> [Data for processing]:
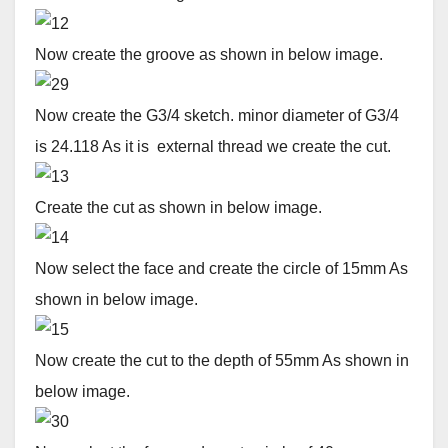
Now create the groove as shown in below image.
Now create the G3/4 sketch. minor diameter of G3/4
is 24.118 As it is external thread we create the cut.
Create the cut as shown in below image.
Now select the face and create the circle of 15mm As
shown in below image.
Now create the cut to the depth of 55mm As shown in
below image.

> [Exercise]: Quote the text of the data above word for word, leaving the pictures out of your answer.

> [Reply to the task]:
Now create the groove as shown in below image.
Now create the G3/4 sketch. minor diameter of G3/4
is 24.118 As it is external thread we create the cut.
Create the cut as shown in below image.
Now select the face and create the circle of 15mm As
shown in below image.
Now create the cut to the depth of 55mm As shown in
below image.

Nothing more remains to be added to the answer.